Entonces, ¿debería tomar antibióticos para el asma? No, pero hay raras excepciones.

Hay varias conclusiones de este estudio. En primer lugar, la azitromicina no supuso ninguna diferencia para que las personas con ataques de asma se sintieran mejor. Como médico, esto tiene mucho sentido para mí. La azitromicina fue el antibiótico recetado con más frecuencia en los EE. UU. en 2010 y sigue prescribiéndose en gran medida en la actualidad. Pero su popularidad tiene un costo. Muchas de las bacterias que típicamente causan infecciones respiratorias en adultos se han vuelto resistentes. Además, la mayoría de los adultos con ataques de asma tendrán infecciones respiratorias virales y los antibióticos no matan los virus. Es por eso que rara vez prescribo un antibiótico para un ataque de asma. Cuando lo hago, rara vez prescribo azitromicina, porque solo funcionará en una pequeña fracción de bacterias. Ciertamente hay algunas excepciones; los fumadores, en particular, pueden ser diferentes. Pero en general, los resultados de este estudio tienen sentido intuitivo.

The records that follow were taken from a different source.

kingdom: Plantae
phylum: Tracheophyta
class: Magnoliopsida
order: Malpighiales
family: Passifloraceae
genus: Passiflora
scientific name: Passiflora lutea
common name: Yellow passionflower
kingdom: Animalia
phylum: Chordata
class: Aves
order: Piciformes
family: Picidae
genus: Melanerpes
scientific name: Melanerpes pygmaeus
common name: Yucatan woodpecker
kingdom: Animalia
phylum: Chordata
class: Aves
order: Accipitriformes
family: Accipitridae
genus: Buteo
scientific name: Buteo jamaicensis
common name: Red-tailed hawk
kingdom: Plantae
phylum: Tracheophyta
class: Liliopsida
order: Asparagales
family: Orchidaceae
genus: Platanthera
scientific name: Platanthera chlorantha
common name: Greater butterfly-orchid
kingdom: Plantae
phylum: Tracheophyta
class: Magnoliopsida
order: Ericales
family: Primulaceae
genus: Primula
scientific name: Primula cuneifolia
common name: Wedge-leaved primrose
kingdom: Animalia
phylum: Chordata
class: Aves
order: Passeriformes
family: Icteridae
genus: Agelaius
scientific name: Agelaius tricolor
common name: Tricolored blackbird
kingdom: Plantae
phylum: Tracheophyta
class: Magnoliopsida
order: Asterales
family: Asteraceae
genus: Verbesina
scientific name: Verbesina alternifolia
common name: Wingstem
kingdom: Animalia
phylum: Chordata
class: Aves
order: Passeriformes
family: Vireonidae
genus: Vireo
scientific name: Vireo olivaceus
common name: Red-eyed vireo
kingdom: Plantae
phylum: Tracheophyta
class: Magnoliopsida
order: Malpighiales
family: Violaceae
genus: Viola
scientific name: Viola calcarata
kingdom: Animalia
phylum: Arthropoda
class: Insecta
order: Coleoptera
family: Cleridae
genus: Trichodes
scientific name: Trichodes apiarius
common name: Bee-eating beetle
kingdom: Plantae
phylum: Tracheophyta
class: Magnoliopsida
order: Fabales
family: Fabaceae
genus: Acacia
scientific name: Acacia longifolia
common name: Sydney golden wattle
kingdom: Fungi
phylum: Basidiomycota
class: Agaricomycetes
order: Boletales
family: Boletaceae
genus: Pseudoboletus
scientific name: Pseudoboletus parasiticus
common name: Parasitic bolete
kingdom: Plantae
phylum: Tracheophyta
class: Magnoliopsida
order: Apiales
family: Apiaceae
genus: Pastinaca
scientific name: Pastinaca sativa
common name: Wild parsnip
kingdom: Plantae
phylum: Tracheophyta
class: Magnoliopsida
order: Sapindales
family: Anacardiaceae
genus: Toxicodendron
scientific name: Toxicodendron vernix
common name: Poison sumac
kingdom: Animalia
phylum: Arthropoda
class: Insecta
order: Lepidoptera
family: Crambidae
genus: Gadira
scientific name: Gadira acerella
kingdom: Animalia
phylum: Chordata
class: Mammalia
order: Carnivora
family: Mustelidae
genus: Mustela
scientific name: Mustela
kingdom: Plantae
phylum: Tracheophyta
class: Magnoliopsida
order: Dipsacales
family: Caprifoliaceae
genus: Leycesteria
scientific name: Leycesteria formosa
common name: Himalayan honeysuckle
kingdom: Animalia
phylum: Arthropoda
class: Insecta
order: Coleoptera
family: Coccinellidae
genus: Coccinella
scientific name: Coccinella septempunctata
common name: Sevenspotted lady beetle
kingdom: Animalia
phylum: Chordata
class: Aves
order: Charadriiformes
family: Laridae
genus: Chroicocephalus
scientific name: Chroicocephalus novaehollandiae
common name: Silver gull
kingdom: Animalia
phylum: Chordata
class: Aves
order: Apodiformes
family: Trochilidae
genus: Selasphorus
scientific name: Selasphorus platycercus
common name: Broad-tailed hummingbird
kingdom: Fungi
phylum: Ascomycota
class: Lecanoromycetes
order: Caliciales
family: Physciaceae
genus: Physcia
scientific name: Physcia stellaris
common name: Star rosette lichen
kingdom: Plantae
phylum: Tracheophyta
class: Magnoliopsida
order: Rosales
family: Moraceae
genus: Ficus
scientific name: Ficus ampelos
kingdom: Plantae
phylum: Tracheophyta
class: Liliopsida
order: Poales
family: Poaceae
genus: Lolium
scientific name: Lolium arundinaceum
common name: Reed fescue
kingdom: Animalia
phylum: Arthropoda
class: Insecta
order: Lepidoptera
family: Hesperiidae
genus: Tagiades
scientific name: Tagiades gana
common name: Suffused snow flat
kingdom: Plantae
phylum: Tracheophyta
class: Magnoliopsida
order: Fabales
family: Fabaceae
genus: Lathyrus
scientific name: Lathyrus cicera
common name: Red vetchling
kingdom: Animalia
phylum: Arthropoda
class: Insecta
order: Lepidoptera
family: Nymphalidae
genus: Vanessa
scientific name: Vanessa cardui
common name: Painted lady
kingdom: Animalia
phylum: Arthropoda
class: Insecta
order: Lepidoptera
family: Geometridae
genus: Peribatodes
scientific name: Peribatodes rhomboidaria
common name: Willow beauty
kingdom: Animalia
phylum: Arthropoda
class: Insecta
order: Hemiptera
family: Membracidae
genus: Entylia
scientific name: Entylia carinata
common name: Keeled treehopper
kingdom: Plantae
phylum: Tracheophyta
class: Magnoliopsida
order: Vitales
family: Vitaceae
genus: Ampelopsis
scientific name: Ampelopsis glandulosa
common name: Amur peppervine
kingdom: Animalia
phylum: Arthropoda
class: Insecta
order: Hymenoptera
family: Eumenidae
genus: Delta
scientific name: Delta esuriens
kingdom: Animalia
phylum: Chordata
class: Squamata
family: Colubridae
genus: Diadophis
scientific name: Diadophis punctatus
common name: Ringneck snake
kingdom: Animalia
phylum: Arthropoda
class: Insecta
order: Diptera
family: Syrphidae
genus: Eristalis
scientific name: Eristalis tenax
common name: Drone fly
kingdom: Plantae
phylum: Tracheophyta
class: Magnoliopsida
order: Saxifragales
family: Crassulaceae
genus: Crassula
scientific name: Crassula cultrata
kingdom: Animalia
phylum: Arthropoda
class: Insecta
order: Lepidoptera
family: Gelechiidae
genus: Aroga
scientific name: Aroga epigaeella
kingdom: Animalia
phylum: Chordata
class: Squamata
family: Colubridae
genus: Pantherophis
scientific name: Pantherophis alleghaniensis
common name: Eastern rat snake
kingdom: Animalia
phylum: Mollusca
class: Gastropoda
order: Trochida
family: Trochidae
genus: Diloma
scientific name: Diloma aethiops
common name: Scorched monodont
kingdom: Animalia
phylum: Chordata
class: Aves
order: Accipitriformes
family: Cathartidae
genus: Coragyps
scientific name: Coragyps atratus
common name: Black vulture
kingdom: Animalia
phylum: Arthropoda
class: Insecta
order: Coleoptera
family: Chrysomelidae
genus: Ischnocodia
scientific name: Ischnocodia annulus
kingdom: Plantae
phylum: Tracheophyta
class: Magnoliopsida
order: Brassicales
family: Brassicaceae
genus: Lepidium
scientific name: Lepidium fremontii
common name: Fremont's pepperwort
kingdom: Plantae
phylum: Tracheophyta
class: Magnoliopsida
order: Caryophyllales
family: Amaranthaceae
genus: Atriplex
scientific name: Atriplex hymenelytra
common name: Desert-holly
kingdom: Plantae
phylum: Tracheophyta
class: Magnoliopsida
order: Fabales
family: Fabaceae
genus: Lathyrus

Una segunda conclusión muy interesante fue que el 90% de los asmáticos considerados inicialmente para participar en este estudio habían recibido antibióticos en el mes anterior. No sabemos por qué se recetaron estos antibióticos, pero la tasa de antibióticos recetados para personas con asma es preocupante. El sentido común me hace sospechar que esta es una tasa demasiado alta de prescripción de antibióticos. Todavía nunca he tenido la necesidad de dar antibióticos a 9 de cada 10 pacientes que veo. Esto me preocupa que los antibióticos puedan recetarse en exceso a los asmáticos, y me gustaría saber por qué.

Espero que todos tengan un invierno lo más saludable posible, lleno solo de muñecos de nieve, fuegos cálidos y chocolate caliente. Para las personas que padecen asma, espero que sepan que investigaciones como esta nos ayudan a los proveedores a aprender cómo cuidarlos mejor. Y ese es un pensamiento muy cálido.